TEXTE DE L'EXERCICE:
>>>
Publié le : 15 Avril 2025

Par : Hervé Lancelin

Catégorie : Critique d’art

Temps de lecture : 7 minutes

Yan Bing transforme les légumes sauvages du Gansu en témoins silencieux d’une existence tenace. Ses champignons mystérieux et ses pommes de terre monumentales nous révèlent une vision du monde où les objets les plus humbles portent une dignité insoupçonnée et une présence quasi mystique.

Écoutez-moi bien, bande de snobs, ce qui frappe d’abord chez Yan Bing, c’est son incroyable capacité à transformer un tubercule ordinaire en monument, un simple champignon en apparition mystique, une fleur d’abricotier en méditation silencieuse. Pendant huit ans, Yan Bing a peint des pommes de terre. HUIT ANS. Des pommes de terre ! Pas des nymphéas, pas des montagnes spectaculaires, pas des visages de célébrités. Des pommes de terre coupées, entières, à moitié pelées. Il les a regardées comme personne avant lui, leur accordant une dignité habituellement réservée aux portraits royaux.

Né en 1980 à Tianshui, dans la province du Gansu, ce fils de paysans a traversé à pied les déserts arides, les steppes infinies et les villages reculés du nord-ouest chinois, avant de s’aventurer dans le monde de l’art contemporain. Sa peinture est enracinée dans l’expérience de cette terre ingrate, où chaque goutte d’eau compte, où chaque végétal est un miracle. Yan Bing a entrepris un voyage de cinquante jours à travers le Gansu, conduisant seul son pick-up noir, s’arrêtant pour peindre au milieu de nulle part. Son exposition “Soudain, tout est devenu clair” chez ShanghART en 2021 nous a montré le fruit de cette odyssée : des légumes sauvages, minuscules mais tenaces, surgissant de terres craquelées. Des nuages qui marchent comme des créatures mystiques sur l’horizon. Des os d’animaux érodés par le vent, témoins silencieux du passage du temps.

Sa série de champignons, commencée en 2018, nous présente ces organismes fragiles comme des êtres sentients, presque dotés d’une conscience propre. Contrairement à ses pommes de terre terreuses et solides, ces champignons sont mystérieux, élancés, presque fantomatiques, surgissant des ténèbres comme des apparitions. Yan Bing peint dans une palette sombre et riche, ses objets émergeant de fonds presque noirs, illuminés par une lumière dont la source reste invisible. C’est une lumière intérieure, celle de la contemplation et de la révélation.

En regardant ces oeuvres, j’ai immédiatement pensé à Albert Camus et à son essai “Le Mythe de Sisyphe”. Pour comprendre Yan Bing, il faut saisir cette notion centrale de l’absurde camusien : l’homme cherche un sens dans un monde qui n’en offre pas. Pourtant, c’est dans cette tension même que se trouve une forme de rédemption.
<<<
TÂCHE À FAIRE A: Pouvez-vous recopier, dans le texte sur Yan Bing, le passage qui s'ouvre sur les mots "Né en 1980 à" et se termine par "passage du temps." ?
Ce texte n'a aucun rapport avec le listing qui suit.

MATÉRIEL FOURNI:
>>>
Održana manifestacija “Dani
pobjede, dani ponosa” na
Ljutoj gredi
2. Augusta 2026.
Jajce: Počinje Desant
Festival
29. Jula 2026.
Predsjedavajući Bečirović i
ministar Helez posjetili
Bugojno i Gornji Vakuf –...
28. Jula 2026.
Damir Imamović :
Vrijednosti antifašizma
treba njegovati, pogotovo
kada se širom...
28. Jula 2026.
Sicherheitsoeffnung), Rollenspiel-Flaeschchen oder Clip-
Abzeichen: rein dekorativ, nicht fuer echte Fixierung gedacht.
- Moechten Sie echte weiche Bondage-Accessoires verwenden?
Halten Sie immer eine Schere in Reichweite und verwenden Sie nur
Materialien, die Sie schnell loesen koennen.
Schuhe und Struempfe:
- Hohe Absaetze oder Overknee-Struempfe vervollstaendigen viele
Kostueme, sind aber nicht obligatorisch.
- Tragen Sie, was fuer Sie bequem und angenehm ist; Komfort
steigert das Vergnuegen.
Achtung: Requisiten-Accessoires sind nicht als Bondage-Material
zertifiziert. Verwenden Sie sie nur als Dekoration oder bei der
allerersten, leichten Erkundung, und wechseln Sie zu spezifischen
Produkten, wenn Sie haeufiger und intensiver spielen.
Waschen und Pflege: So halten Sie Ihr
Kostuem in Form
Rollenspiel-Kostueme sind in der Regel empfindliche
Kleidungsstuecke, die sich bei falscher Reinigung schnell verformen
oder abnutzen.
<<<
>>>
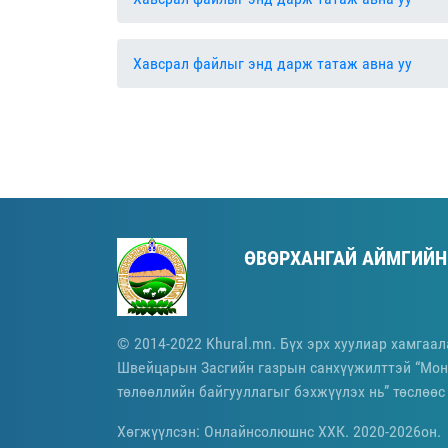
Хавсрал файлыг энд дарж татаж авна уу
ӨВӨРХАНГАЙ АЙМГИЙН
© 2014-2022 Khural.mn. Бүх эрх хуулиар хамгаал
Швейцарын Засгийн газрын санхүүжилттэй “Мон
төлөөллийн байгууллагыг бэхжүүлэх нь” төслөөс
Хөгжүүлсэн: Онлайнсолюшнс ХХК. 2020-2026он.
<<<
TÂCHE À FAIRE B: Pouvez-vous présenter sous forme de liste JSON de chaînes, à raison d'une chaîne par ligne et sans les lignes vides, uniquement la partie du listing qui s'ouvre sur la ligne contenant "Хавсрал файлыг энд дарж татаж авна уу" et se termine par celle contenant "Хөгжүүлсэн: Онлайнсолюшнс ХХК. 2020-2026он.", ces deux lignes comprises ?

RÉPONSE RÉDIGÉE A:
Né en 1980 à Tianshui, dans la province du Gansu, ce fils de paysans a traversé à pied les déserts arides, les steppes infinies et les villages reculés du nord-ouest chinois, avant de s’aventurer dans le monde de l’art contemporain. Sa peinture est enracinée dans l’expérience de cette terre ingrate, où chaque goutte d’eau compte, où chaque végétal est un miracle. Yan Bing a entrepris un voyage de cinquante jours à travers le Gansu, conduisant seul son pick-up noir, s’arrêtant pour peindre au milieu de nulle part. Son exposition “Soudain, tout est devenu clair” chez ShanghART en 2021 nous a montré le fruit de cette odyssée : des légumes sauvages, minuscules mais tenaces, surgissant de terres craquelées. Des nuages qui marchent comme des créatures mystiques sur l’horizon. Des os d’animaux érodés par le vent, témoins silencieux du passage du temps.

RÉPONSE RÉDIGÉE B:
[
  "Хавсрал файлыг энд дарж татаж авна уу",
  "ӨВӨРХАНГАЙ АЙМГИЙН",
  "© 2014-2022 Khural.mn. Бүх эрх хуулиар хамгаал",
  "Швейцарын Засгийн газрын санхүүжилттэй “Мон",
  "төлөөллийн байгууллагыг бэхжүүлэх нь” төслөөс",
  "Хөгжүүлсэн: Онлайнсолюшнс ХХК. 2020-2026он."
]